## Collected data
+--
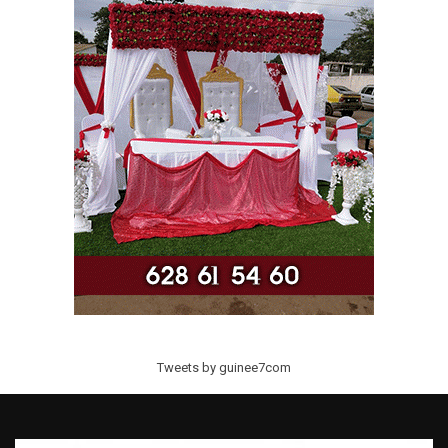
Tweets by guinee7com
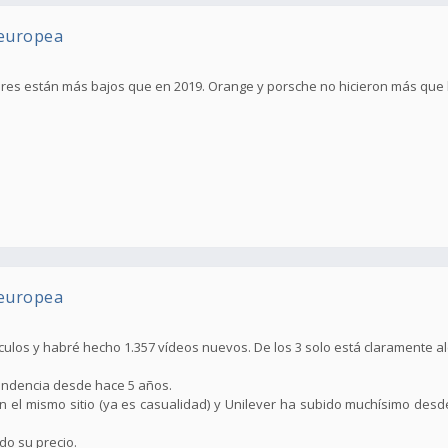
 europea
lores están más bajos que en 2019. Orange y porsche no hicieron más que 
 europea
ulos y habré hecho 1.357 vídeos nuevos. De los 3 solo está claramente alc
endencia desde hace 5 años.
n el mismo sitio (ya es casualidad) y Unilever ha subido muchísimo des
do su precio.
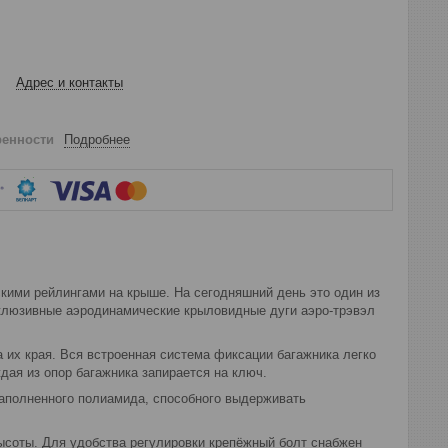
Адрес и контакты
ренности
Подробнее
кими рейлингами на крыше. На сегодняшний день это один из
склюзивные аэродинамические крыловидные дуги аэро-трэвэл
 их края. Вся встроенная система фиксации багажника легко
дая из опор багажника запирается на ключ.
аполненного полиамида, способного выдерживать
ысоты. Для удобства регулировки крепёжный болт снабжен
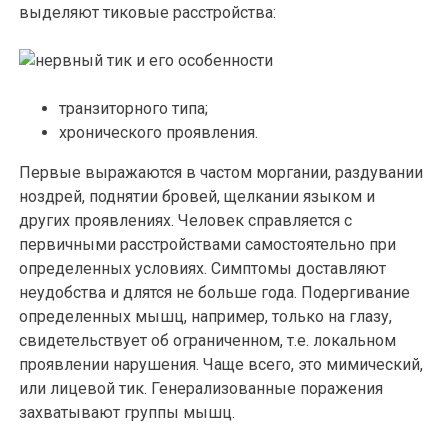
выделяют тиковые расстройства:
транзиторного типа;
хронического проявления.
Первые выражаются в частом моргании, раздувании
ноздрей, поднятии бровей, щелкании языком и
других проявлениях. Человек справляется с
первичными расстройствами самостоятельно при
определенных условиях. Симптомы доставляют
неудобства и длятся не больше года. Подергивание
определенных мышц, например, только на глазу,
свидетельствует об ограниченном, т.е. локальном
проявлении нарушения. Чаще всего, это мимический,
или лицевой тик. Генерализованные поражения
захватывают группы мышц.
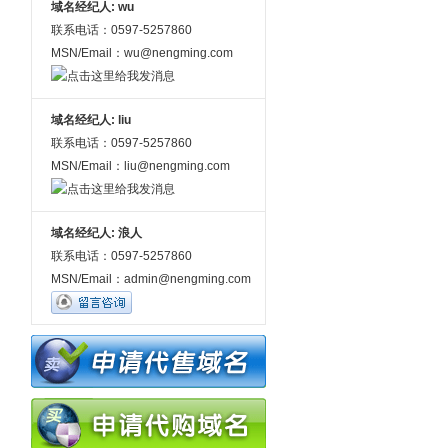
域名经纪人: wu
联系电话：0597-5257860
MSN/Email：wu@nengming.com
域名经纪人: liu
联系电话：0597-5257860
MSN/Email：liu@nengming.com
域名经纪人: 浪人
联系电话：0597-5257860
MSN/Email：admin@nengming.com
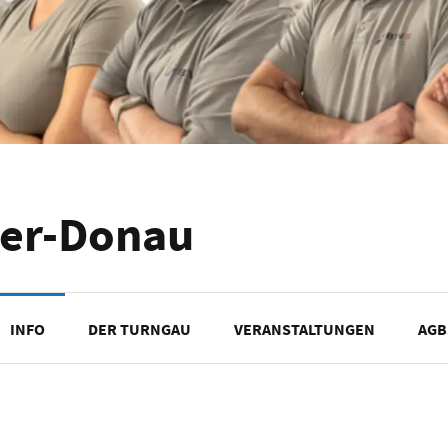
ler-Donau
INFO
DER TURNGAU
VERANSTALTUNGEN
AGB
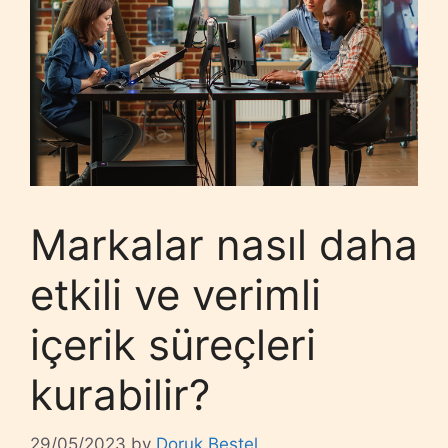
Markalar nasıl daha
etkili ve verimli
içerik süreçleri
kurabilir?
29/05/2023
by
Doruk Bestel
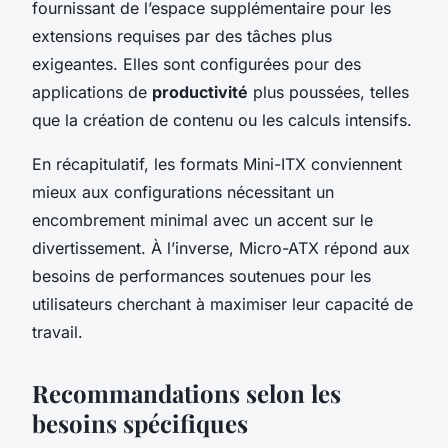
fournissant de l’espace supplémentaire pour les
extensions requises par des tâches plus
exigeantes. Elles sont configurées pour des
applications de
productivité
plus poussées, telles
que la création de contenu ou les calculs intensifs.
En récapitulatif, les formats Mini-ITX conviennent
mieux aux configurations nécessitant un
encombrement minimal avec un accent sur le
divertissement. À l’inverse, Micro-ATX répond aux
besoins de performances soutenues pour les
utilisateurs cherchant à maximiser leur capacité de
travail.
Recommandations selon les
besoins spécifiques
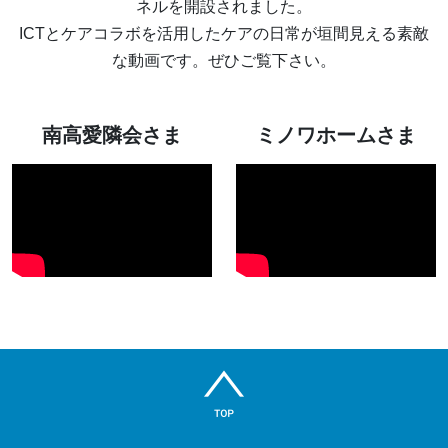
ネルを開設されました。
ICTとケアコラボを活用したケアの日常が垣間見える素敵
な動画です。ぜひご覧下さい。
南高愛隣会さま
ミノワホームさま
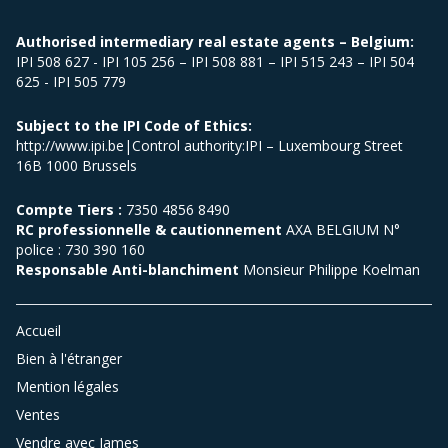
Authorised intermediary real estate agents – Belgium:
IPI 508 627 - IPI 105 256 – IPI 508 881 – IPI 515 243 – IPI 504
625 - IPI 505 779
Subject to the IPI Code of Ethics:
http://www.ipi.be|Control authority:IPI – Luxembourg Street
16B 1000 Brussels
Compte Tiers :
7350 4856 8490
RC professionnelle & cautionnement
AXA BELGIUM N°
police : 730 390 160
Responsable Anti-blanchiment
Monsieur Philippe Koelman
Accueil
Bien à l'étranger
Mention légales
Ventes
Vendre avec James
+--
## Directive
Wherever the string "мышц" occurs in the records, copy the line it is in.

## Task solution
определенных мышц, например, только на глазу,
захватывают группы мышц.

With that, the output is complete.